What to do → Number of lines below with "There": work it out and reply with that number only.

▼

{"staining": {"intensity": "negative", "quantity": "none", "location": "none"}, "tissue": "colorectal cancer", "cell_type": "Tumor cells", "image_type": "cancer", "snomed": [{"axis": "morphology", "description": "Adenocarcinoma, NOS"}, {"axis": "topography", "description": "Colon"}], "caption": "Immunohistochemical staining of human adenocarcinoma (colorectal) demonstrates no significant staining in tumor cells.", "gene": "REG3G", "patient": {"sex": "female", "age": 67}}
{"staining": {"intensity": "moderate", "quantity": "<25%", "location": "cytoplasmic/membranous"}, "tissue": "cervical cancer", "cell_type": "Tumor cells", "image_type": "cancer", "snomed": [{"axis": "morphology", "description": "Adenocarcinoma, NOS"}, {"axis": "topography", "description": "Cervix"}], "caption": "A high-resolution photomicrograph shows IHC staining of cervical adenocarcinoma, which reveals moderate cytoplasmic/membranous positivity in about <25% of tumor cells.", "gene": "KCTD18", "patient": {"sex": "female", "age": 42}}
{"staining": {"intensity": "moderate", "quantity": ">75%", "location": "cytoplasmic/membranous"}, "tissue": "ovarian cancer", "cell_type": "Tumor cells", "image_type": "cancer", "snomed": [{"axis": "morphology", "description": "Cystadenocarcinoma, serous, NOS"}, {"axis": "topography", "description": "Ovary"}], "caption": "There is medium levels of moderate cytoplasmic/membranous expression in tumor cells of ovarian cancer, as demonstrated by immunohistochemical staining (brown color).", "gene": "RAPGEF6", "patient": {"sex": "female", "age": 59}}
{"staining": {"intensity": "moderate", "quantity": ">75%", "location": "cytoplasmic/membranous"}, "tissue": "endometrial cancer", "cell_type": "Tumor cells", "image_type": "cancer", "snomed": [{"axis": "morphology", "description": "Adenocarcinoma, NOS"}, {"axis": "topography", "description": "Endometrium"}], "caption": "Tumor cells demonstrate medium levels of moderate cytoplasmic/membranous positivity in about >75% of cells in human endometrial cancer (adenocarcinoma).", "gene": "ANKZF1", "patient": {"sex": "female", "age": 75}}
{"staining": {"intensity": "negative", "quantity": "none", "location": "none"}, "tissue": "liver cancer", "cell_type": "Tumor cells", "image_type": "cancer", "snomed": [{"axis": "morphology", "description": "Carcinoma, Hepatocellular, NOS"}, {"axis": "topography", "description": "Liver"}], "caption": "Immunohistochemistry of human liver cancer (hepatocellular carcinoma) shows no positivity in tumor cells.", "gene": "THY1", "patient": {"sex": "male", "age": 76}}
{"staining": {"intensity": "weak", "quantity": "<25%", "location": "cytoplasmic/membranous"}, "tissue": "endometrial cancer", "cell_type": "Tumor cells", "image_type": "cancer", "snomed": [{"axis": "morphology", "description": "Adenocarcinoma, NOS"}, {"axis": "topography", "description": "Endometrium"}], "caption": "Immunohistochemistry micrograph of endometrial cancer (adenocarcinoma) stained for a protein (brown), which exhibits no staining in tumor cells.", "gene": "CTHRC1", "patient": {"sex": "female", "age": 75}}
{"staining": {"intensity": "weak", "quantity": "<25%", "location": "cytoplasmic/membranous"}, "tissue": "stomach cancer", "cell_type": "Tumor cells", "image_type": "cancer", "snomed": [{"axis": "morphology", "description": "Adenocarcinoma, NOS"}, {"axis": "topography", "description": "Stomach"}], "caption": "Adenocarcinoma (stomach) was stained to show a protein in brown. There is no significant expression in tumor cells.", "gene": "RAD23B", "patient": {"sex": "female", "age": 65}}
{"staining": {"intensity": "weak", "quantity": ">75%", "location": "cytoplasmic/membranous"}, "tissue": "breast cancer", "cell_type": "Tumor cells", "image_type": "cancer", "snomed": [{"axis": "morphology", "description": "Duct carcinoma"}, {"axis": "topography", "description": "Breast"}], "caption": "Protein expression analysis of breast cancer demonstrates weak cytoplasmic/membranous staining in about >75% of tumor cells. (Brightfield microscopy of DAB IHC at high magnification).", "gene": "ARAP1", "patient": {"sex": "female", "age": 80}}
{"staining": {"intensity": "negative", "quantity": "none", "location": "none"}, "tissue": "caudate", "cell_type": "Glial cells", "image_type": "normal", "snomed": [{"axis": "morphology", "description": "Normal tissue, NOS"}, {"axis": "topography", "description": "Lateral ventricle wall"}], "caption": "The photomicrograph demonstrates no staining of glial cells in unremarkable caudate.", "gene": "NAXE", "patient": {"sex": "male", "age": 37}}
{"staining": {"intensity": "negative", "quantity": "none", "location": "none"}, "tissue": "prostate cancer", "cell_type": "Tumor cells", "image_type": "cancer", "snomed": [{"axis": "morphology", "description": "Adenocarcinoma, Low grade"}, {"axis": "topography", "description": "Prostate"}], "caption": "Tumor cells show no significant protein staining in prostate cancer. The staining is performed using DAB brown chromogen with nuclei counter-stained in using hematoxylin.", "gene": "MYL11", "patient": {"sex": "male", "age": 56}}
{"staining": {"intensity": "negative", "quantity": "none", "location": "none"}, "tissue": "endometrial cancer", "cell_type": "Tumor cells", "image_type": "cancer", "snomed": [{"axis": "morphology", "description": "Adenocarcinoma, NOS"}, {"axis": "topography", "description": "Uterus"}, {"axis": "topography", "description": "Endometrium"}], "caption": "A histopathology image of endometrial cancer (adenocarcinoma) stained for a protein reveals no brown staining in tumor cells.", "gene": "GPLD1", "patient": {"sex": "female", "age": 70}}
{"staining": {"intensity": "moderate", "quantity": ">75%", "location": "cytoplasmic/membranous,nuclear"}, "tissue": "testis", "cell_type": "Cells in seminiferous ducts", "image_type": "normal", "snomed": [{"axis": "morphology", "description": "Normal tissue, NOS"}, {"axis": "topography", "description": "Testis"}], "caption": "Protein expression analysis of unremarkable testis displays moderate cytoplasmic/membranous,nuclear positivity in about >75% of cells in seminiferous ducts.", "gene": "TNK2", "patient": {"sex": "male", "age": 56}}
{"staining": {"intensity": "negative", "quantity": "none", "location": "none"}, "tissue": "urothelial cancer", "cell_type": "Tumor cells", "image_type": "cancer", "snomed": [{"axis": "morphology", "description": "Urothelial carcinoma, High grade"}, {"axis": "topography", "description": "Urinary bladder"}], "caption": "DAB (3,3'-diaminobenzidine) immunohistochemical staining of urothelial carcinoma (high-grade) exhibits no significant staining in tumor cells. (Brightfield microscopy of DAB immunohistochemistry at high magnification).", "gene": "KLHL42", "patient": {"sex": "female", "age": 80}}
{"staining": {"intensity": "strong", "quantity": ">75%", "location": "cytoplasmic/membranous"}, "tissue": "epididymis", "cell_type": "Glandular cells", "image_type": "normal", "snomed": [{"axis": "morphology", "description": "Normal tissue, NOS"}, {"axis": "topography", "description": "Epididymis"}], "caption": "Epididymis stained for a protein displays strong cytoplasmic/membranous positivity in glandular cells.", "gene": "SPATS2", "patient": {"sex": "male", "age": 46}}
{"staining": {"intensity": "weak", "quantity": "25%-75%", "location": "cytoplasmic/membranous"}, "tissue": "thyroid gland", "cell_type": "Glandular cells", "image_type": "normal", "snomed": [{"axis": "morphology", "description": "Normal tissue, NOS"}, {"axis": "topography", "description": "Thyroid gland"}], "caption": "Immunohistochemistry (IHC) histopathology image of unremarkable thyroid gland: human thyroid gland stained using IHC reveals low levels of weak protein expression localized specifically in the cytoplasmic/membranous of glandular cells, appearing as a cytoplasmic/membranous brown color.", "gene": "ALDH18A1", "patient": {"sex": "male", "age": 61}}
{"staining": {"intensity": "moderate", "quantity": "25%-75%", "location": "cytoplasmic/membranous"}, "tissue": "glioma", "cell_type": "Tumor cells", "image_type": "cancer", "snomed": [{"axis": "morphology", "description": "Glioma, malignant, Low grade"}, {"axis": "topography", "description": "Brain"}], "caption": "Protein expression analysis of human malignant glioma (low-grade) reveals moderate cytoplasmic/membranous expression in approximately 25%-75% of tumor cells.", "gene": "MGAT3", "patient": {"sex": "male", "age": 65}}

▲

Output for this exercise → 2